Évaluation économique : les données disponibles
Les chiffres de marché disponibles proviennent majoritairement de cabinets d'études privés, dont la méthodologie n'est pas publiée. Une évaluation publique existe, assortie d'une condition explicite.
Le NIST a publié en octobre 2024 une étude économique consacrée aux jumeaux numériques. Son estimation centrale repose sur une hypothèse haute : celle d'entreprises investissant dans le suivi et l'analyse des données à un niveau supérieur à celui de 85 % des industriels. Sous cette hypothèse, l'impact annuel potentiel de l'adoption des jumeaux numériques dans l'industrie manufacturière américaine est estimé à 37,9 milliards de dollars (NIST AMS 100-61). Le rapport ajoute lui-même que la marge d'erreur est large et que ses hypothèses ne sont pas des certitudes.
Le même rapport documente des cas individuels : 30 % de réduction des coûts d'exploitation et de maintenance dans une cimenterie, 37 % d'arrêts machine en moins dans une usine automobile. Ces valeurs portent sur des déploiements précis et ne constituent pas des moyennes sectorielles.
Les données sources et leur fiabilité
Un jumeau numérique est un consommateur de données. Une partie provient des capteurs. L'autre provient des systèmes de gestion — ERP, EAM, MES, PLM — et donc, en amont, de saisies effectuées par des utilisateurs.

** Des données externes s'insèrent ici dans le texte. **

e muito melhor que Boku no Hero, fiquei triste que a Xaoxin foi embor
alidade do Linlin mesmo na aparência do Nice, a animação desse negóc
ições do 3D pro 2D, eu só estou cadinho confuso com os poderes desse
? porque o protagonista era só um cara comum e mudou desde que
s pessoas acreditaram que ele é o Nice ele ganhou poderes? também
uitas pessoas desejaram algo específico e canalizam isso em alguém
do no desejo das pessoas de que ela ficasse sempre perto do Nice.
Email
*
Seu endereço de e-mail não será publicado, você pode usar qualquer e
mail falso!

Cette seconde source conditionne la qualité des prévisions. Un jumeau alimenté par des ordres de travail clôturés sans temps passé, des nomenclatures non tenues à jour ou des déclarations de production approximatives restitue des résultats erronés, sans que l'interface le signale. Le modèle reste valide ; les données qu'il exploite ne le sont pas.
Sur un projet de jumeau numérique, la fiabilité de la saisie dans les systèmes sources conditionne donc le résultat au même titre que la qualité du modèle. Elle relève de l'accompagnement des utilisateurs de l'ERP, du MES et de l'EAM.
L'expertise Knowmore
Comment Knowmore
fiabilise les données sources.
Un jumeau numérique vaut ce que valent l'ERP, le MES et l'EAM qui l'alimentent. K-STUDIO prépare les équipes aux gestes de saisie qui comptent, sur une reproduction fidèle des applications réelles.
K-NOW affiche l'aide dans l'outil au moment de la saisie, sur les champs dont dépend le modèle, et K-VALUE montre lesquels sont réellement renseignés — atelier par atelier, équipe par équipe.
Conclusion
Le jumeau numérique est une représentation vivante d'un objet physique, distincte de la simulation par son lien permanent avec le terrain, et adossée à deux normes internationales qui portent sur les concepts et sur l'architecture, pas sur l'outillage.
Sa promesse est une promesse de prévision. Elle ne tient que si les données qui l'alimentent sont fiables — ce qui, pour tout ce qui ne vient pas d'un capteur, est une question d'adoption avant d'être une question de technologie.